In fact, “82% of retirement plan advisors are either currently recommending an income product or plan to in the next 12 months …,” said Schroen. “The appetite and demand for retirement income solutions has never been higher – 99% of savers say it would be financially helpful to receive guaranteed income in retirement.

Also, according to Nationwide’s Protected Retirement survey report, employers and plan sponsors must prioritize guaranteed income options in 401(k)s as a necessity — not just a “nice-to-have” option.

T. Rowe Price already has a strong background in managed payout products with the introduction of Retirement Income 2020 in 2017, followed by Retirement Income 2025.

Its newest option, MLI, expands on the managed payout investment portion by adding a guaranteed component. Together, these retirement income solutions give T. Rowe Price clients the ability to choose the product that best fits their needs: a solution with guaranteed income or one without it.

T. Rowe Price “is committed to offering a wide range of solutions to empower them with choice and flexibility,” said Francisco Negrón, head of Retirement Plan Services at T. Rowe Price. “We understand that a common concern among retirees is whether they will have sufficient income for their remaining years.”

Participants who choose MLI will receive payments from the managed payout investment for the first 15 years of retirement, and then guaranteed QLAC payments from the insurer will continue for the participant’s lifetime. T. Rowe Price accepts the fiduciary responsibility for the selection and monitoring of the QLAC provider.
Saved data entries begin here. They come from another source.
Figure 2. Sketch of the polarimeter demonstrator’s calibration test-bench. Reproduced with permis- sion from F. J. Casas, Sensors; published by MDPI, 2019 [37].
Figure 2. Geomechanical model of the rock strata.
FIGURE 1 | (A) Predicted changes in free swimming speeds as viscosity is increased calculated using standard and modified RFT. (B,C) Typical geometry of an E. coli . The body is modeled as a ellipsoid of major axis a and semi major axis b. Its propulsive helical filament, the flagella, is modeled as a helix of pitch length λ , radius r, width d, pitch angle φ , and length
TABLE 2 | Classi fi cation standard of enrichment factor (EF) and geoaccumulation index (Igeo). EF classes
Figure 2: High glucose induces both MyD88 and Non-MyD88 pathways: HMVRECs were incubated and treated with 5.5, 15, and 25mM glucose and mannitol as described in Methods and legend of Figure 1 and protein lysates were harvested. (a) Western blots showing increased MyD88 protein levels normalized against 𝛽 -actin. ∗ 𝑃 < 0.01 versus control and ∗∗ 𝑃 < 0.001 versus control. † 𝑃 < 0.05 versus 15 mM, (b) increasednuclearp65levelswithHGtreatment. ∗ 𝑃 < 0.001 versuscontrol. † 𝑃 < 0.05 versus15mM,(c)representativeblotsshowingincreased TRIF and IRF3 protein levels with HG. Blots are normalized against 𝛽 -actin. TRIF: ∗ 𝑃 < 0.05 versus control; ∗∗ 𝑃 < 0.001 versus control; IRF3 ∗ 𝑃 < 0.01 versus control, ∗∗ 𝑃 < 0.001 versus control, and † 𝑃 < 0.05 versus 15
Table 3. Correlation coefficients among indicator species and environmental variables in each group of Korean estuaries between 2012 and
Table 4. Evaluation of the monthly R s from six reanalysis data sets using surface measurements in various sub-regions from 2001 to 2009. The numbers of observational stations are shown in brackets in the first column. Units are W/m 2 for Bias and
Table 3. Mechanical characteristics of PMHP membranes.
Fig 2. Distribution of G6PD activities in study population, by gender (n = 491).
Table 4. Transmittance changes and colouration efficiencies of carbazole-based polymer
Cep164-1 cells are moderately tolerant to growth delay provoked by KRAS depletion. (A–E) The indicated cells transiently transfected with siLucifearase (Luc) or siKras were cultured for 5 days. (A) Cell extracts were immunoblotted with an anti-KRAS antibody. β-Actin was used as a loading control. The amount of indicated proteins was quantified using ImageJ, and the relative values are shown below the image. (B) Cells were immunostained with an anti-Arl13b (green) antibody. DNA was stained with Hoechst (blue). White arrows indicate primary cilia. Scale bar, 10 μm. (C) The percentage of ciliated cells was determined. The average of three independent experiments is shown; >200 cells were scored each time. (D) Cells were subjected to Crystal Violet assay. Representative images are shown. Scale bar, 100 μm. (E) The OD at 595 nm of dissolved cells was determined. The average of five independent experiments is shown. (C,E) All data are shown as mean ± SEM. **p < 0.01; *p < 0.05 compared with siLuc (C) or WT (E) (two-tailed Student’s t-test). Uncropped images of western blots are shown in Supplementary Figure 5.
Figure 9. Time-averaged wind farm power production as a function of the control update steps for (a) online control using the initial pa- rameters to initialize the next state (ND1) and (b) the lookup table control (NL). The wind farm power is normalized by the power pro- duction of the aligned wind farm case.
“By pairing MLI’s robust approach to asset management with the security of a QLAC, we are creating a … dynamic approach to helping participants retire more confidently,” said Michael Oler, head of Defined Contribution Lifetime Income at Pacific Life. “This holistic design is raising the bar for lifetime income solutions.”

Related: Retirement pros must prioritize automatic income in retirement: Nationwide

T. Rowe Price’s latest 401(k) client data shows a growing trend of plan participants maintaining their assets in-plan after retirement, with 52% aged 60 and older staying in-plan for at least four years after separating from service. The latest white paper from the firm further explores this trend.

Negrón from T. Rowe Price adds, “Our goal is to consistently stay at the forefront of our clients’ needs. We aim to simplify the transition into retirement and to offer solutions that can give retirees the financial confidence and peace-of-mind in this new phase of life.”